Politik

Irankrieg: Trump droht, den Iran “vielleicht schon am Dienstag” auszuschalten | ABC-Z

US-Präsident Donald Trump hat während einer Pressekonferenz im Weißen Haus angedroht, dass der Iran in einer Nacht ausgeschaltet werden könne. “Vielleicht schon am Dienstagabend”, sagte Trump. Derzeit fänden die meisten Luftangriffe seit Beginn der “Operation” gegen den Iran
statt, ergänzte US-Verteidigungsminister Peter Hegseth. Er warnte, dass es am Dienstag noch mehr geben werde.

Jede Energieanlage im Iran werde zerstört, sollte es zu keiner Einigung mit dem Iran kommen, sagte Trump. Außerdem würden alle Brücken zerstört werden. “Wir haben einen Plan.” Jedes Kraftwerk würde vom Netz gehen, brennen, explodieren und niemals mehr genutzt werden können, sagt er. “Wir müssen bis zum Stichtag am Dienstag eine für mich akzeptable Einigung erzielen.”

Die USA hätten einen Kontakt im Iran für aktive Verhandlungen, sagte Trump. Wer dies sei, sagte er nicht. Er glaube, dass der “Iran in gutem Glauben verhandelt”. Die Öffnung der Straße von Hormus sei eine große Priorität bei dem angestrebten Abkommen, sagte Trump. Von der Nato sei er sehr enttäuscht, weil die von ihm geforderte Unterstützung ausbleibe, sagte der US-Präsident weiter.

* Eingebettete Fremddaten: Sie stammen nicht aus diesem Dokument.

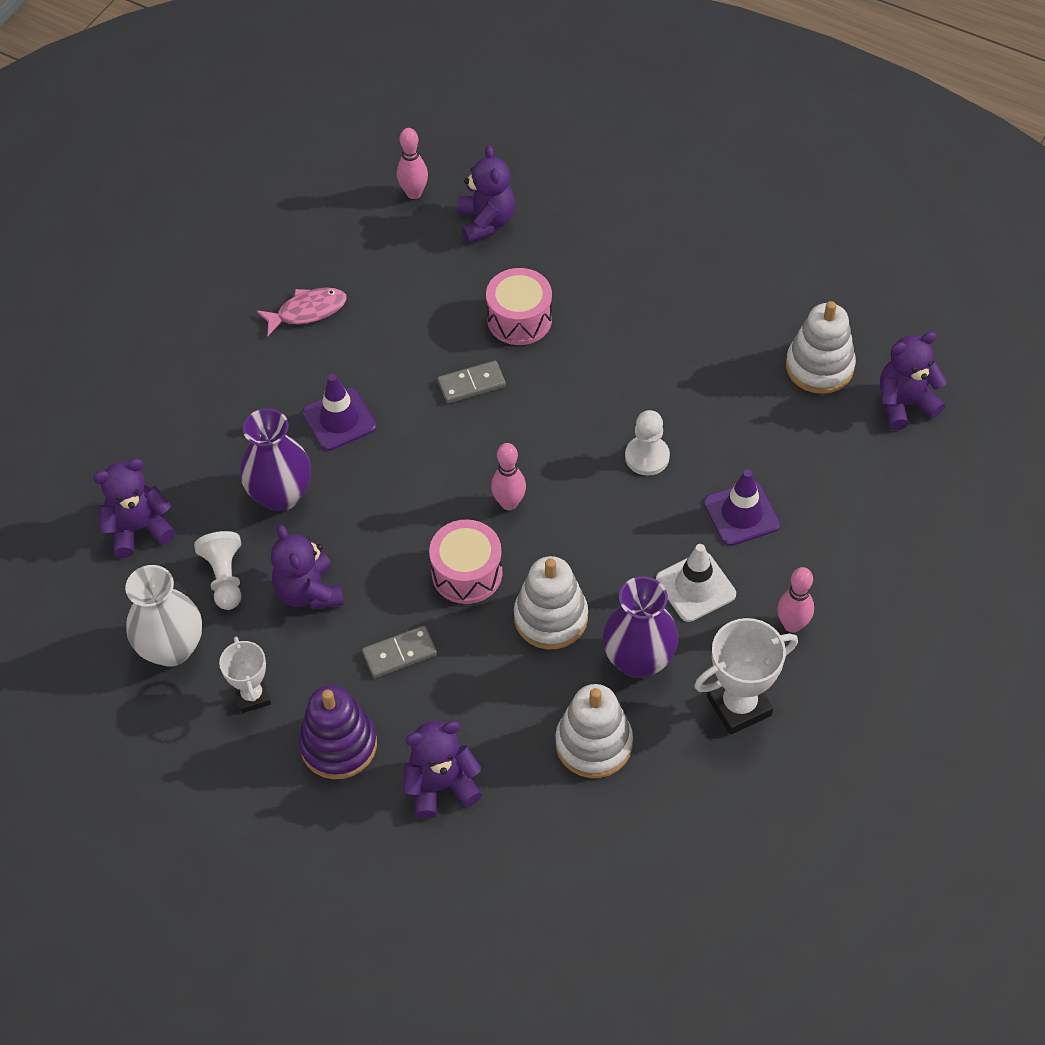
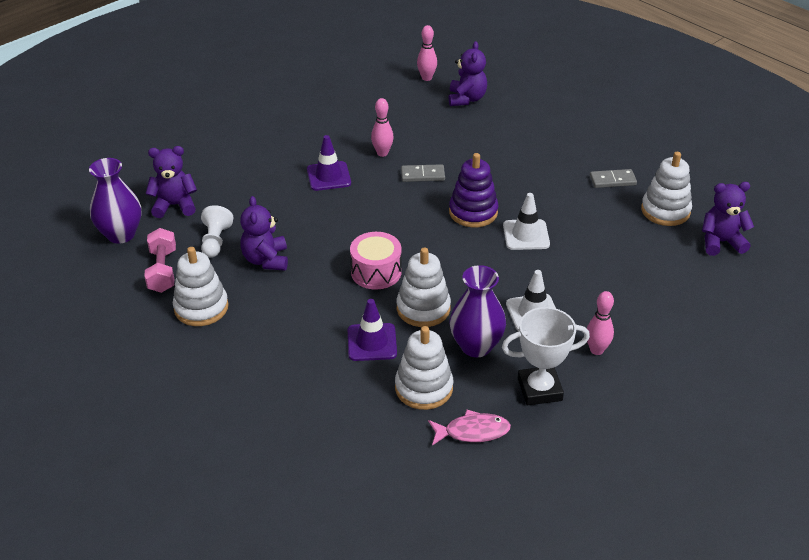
camera: 15 degrees right, 15 degrees down
(172, 648) = (162, 271): white vase -> pink dumbbell
(252, 696) = (201, 308): white trophy -> white stacking toy
(281, 495) = (273, 206): purple vase -> purple vase (121, 234)
(307, 311) = (334, 121): pink fish -> pink fish (473, 431)
(338, 745) = (245, 348): purple stacking toy -> purple stacking toy (473, 212)
(399, 654) = (310, 306): grey domino -> grey domino (612, 180)
(441, 786) = (304, 388): purple teddy bear -> none
(509, 503) = (421, 240): pink bowling pin -> pink bowling pin (382, 153)
(519, 319) = (468, 149): pink drum -> none
(647, 457) = (526, 235): white pawn -> white traffic cone
(741, 514) = (581, 279): purple traffic cone -> purple traffic cone (372, 342)

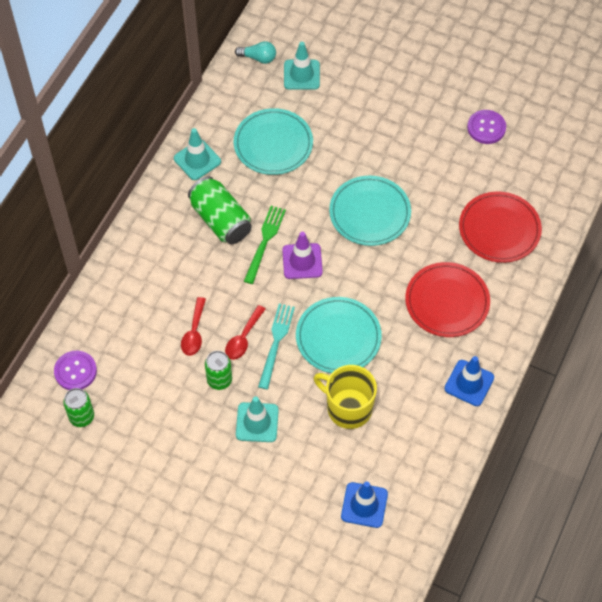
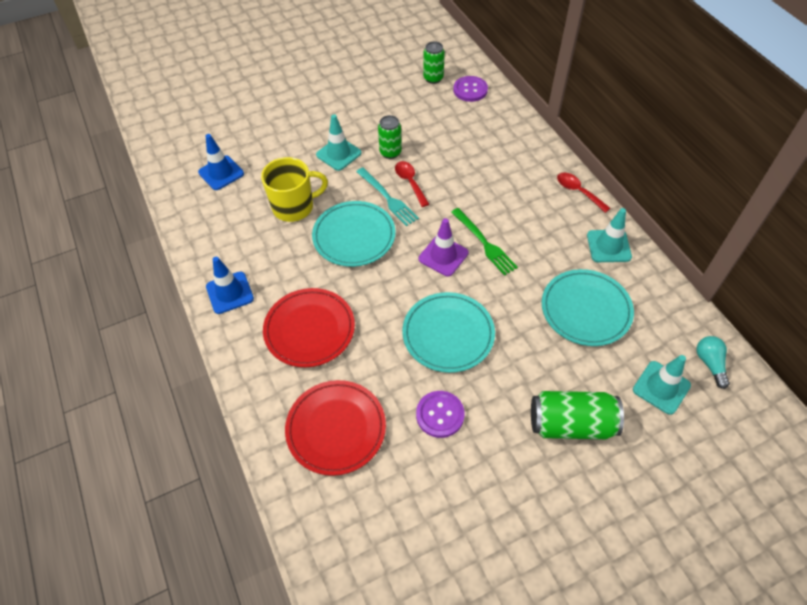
camera: 130 degrees right, 5 degrees down
(194, 332) = (442, 159): red spoon -> red spoon (578, 192)
(220, 220) = (531, 227): green can -> green can (571, 424)
(258, 58) = (710, 363): turquoise light bulb -> turquoise light bulb turned 120 degrees clockwise
(486, 128) = (462, 518): purple button -> purple button (440, 415)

Trump sagte, dass er der Meinung sei, das iranische Volk solle sich gegen die Regierung des Landes erheben, falls ein Waffenstillstand erklärt würde. Aber die Konsequenzen seien groß. Wer protestiere, werde erschossen, sagte Trump. Die kurdischen Truppen sollten sich seiner Meinung nach nicht einmischen.

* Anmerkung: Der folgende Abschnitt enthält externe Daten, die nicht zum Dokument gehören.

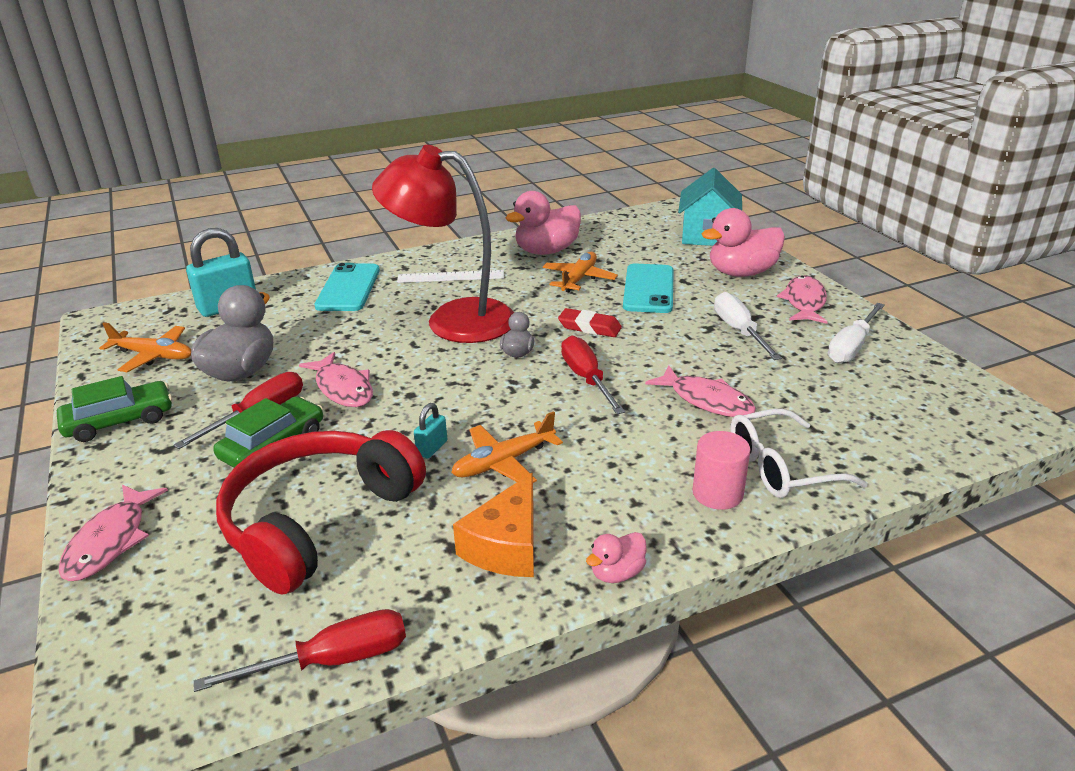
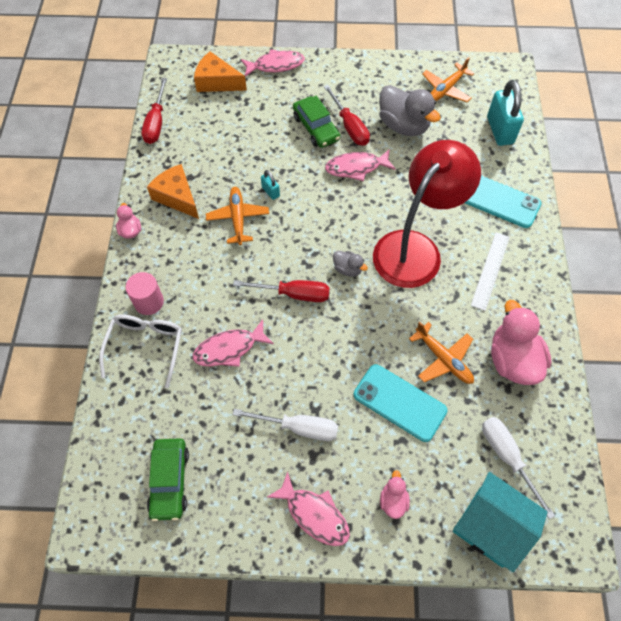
camera: 115 degrees right, 30 degrees up
(110, 541) = (276, 65): pink fish -> pink fish turned 135 degrees clockwise
(119, 421) = (377, 72): green car -> green car (169, 481)
(175, 611) = (217, 82): none -> orange cheese
(318, 520) = (243, 134): red headphones -> none
(589, 327) = (359, 328): red eraser -> none
(741, 273) = (393, 500): pink duck -> pink duck, size x0.49
(851, 347) = (231, 494): white screwdriver -> white screwdriver (507, 457)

Trump feiert Rettungsaktion für abgestürzten US-Kampfpilot

Trump lobte die Rettungsaktion für einen über dem Iran abgestürzten US-Waffenoffizier. Der verwundete Kampfjetpilot sei in die Berge gekrochen und aus einem Versteck gerettet worden, wo er sich tagelang versteckt gehalten habe. Die an der Aktion beteiligten Soldaten seien am Boden unter Beschuss geraten. Die iranische Revolutionsgarde hätte zuvor ein Kopfgeld auf den US-Soldaten ausgelobt.

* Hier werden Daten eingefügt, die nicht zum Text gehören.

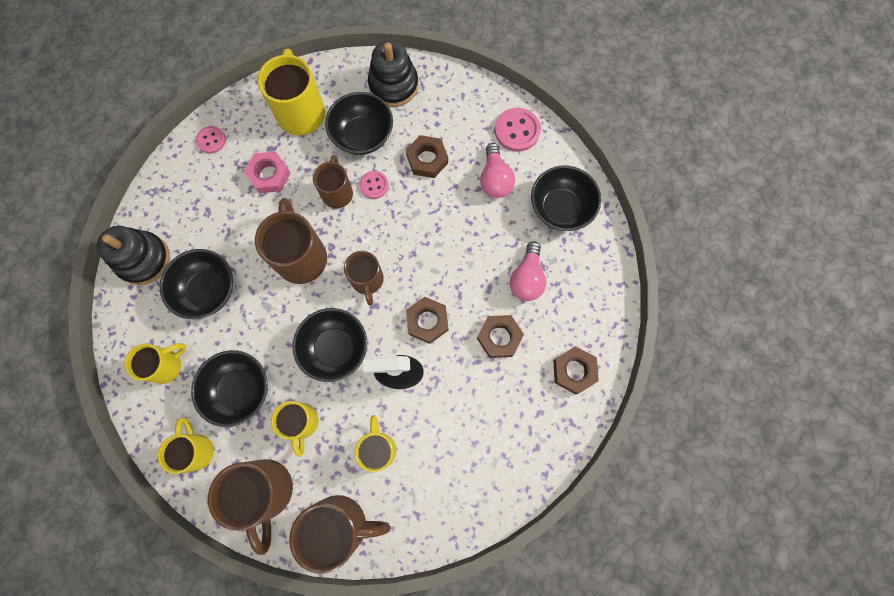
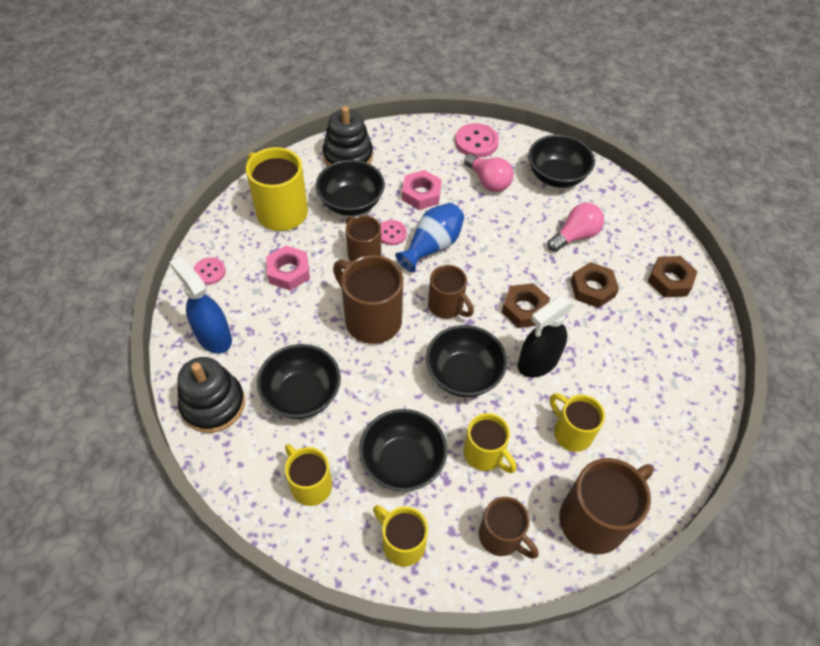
camera: 35 degrees left, 20 degrees down
(166, 365) = (310, 485): yellow mug -> yellow mug turned 60 degrees counterclockwise
(178, 201) = (213, 336): none -> blue spray bottle
(266, 492) = (501, 537): brown mug -> brown mug, size x0.63
(398, 217) = (432, 246): none -> blue vase
(427, 159) = (421, 194): brown nut -> pink nut
(527, 278) = (575, 236): pink light bulb -> pink light bulb turned 105 degrees counterclockwise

Weil die Information über die Rettungsaktion in Medien veröffentlicht wurde, sei der abgestürzte Soldat in Gefahr geraten, sagte Trump. Er werde von dem Reporter, der als Erster berichtet hatte, dass ein Soldat im Iran gerettet werden soll, verlangen, seine Quelle preiszugeben, und drohte ihm mit einer Gefängnisstrafe, falls er sich weigern sollte, seinen Informanten zu nennen.

Trump hat dem
Iran ein Ultimatum gestellt, bis zu dem das Land unter anderem die für
den weltweiten Öltransport wichtige Wasserstraße von Hormus wieder
freigeben soll. Ursprünglich lief die Frist vor einigen Tagen aus, Trump hatte
sie aber bis Ostermontag verlängert und dann mitgeteilt, dass sie bis
Dienstagabend (20.00 Uhr US-Ostküstenzeit, 2.00 Uhr am Mittwochmorgen
MESZ) laufe. Dies sei endgültig.

“Öffnet die verdammte Meerenge, ihr verrückten Bastarde, oder ihr werdet in der Hölle leben”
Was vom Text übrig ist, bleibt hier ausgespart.